Does Welfare Affect Income Taxes?

The U.S. federal government imposes taxes on money gained from a wide variety of sources such as job earnings, interest, dividends, rent and profits realized from the sale of assets. The government also provides certain individuals with income payments and other benefits based upon need, which are collectively known as welfare benefits. In general, welfare benefits do not have an impact on income taxes.

General Rules on Welfare Income

The Internal Revenue Service says that government welfare payments based upon need are not included in the recipient's taxable income. In other words, people who receive money or other benefits from welfare programs such as Supplemental Security Income, Temporary Assistance for Needy Families and food stamps do not pay income taxes on their benefits. In addition, payments received from a state fund for the victims of crime are not included in taxable income if the payments are made as welfare payments.

Taxable Welfare Income

Money received from welfare programs may be taxable in certain circumstances. The IRS states the welfare received as compensation for services counts as taxable income and that welfare income obtained fraudulently is also taxable.
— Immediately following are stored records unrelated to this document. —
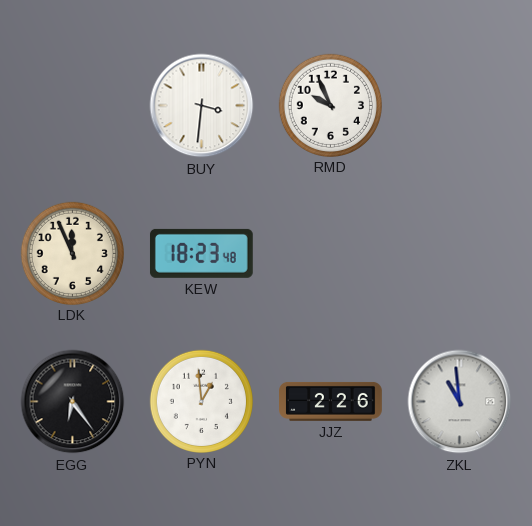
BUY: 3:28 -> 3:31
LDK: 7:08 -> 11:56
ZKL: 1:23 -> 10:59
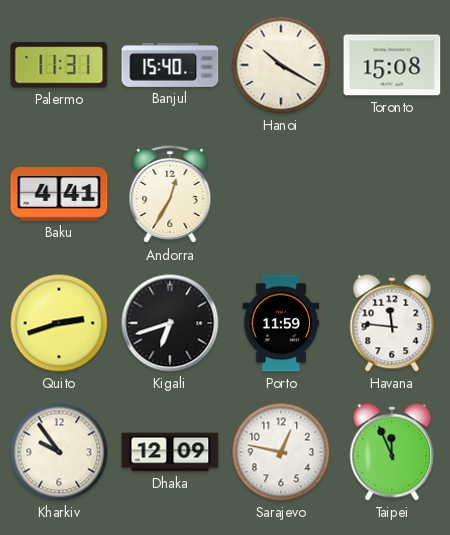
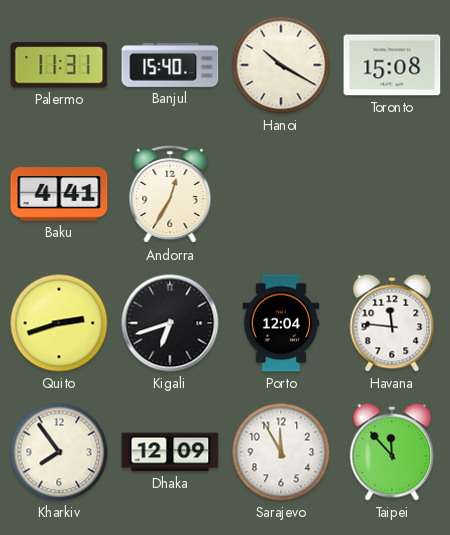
Porto: 11:59 -> 12:04
Kharkiv: 9:54 -> 7:54
Sarajevo: 12:47 -> 11:55
Taipei: 11:56 -> 11:53
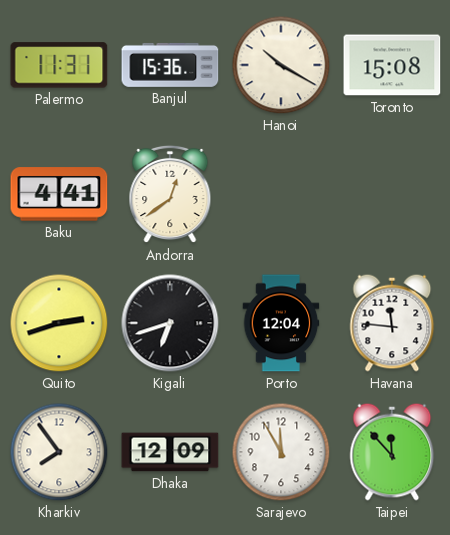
Banjul: 15:40 -> 15:36
Andorra: 12:35 -> 12:39
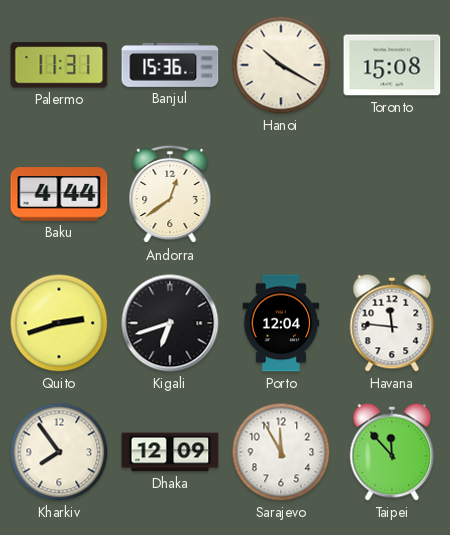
Baku: 4:41 -> 4:44
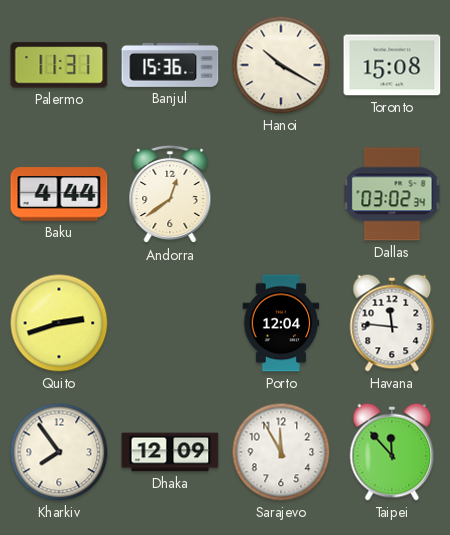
Dallas: none -> 03:02
Kigali: 6:42 -> none
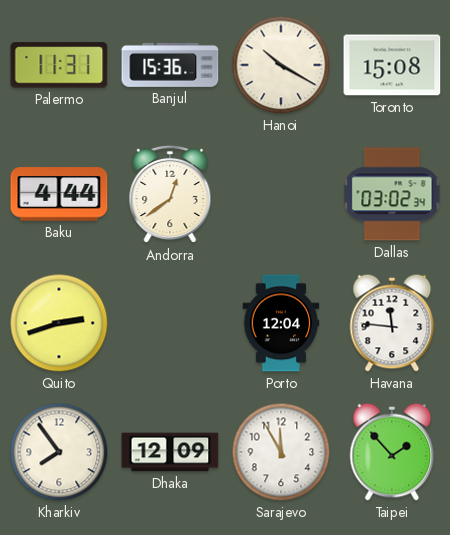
Taipei: 11:53 -> 1:53
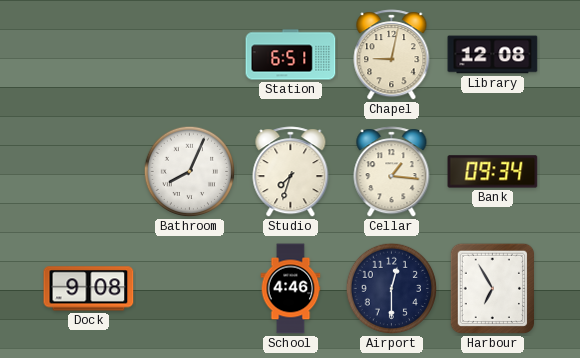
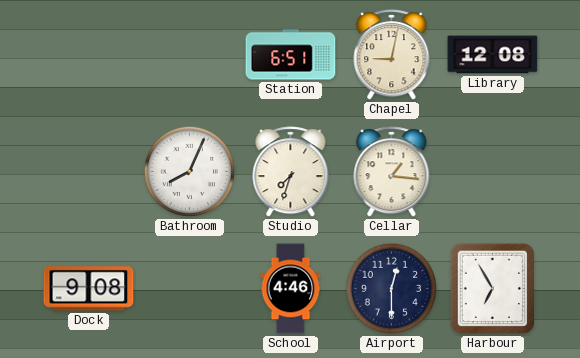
Bank: 09:34 -> none
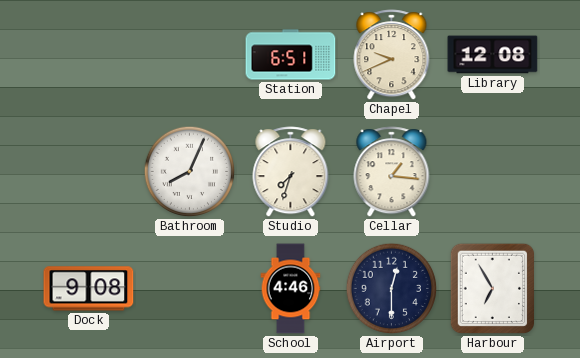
Chapel: 9:02 -> 9:41
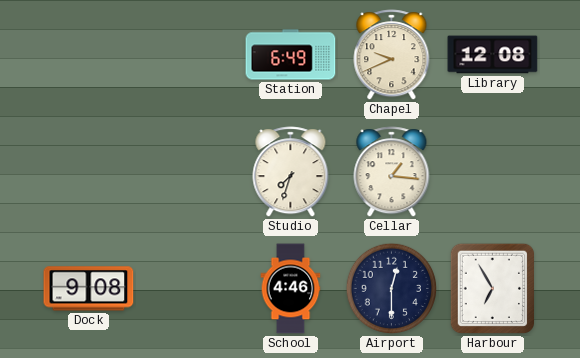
Station: 6:51 -> 6:49
Bathroom: 8:04 -> none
For example, the Congressional Research Service says that "workfare" payments received under the Temporary Assistance for Needy Families are included in taxable income if the payments are not received directly from the state or local welfare agency. Payments received from a work-training program associated with a state welfare agency are not included in taxable income unless the payments are greater than the amount that would have been received otherwise.

Social Security Income

The U.S. government provides income to retirees through the Social Security program. Social Security is not considered a welfare program and Social Security income may be taxable in some cases. According to the Social Security Administration, single taxpayers with income between $25,000 and $34,000 may have to pay taxes on as much as 50 percent of their Social Security benefits and those with income over $34,000 may owe income taxes on as much as 85 percent of their benefits.


Several other miscellaneous sources of government income are not included in income for tax purposes. The IRS lists the following as examples of income that is not taxable: benefits received under the Elderly Nutrition Program, payments made by states to certain qualified individuals to reduce the cost of winter energy and benefits received under Medicare Part A and Part B.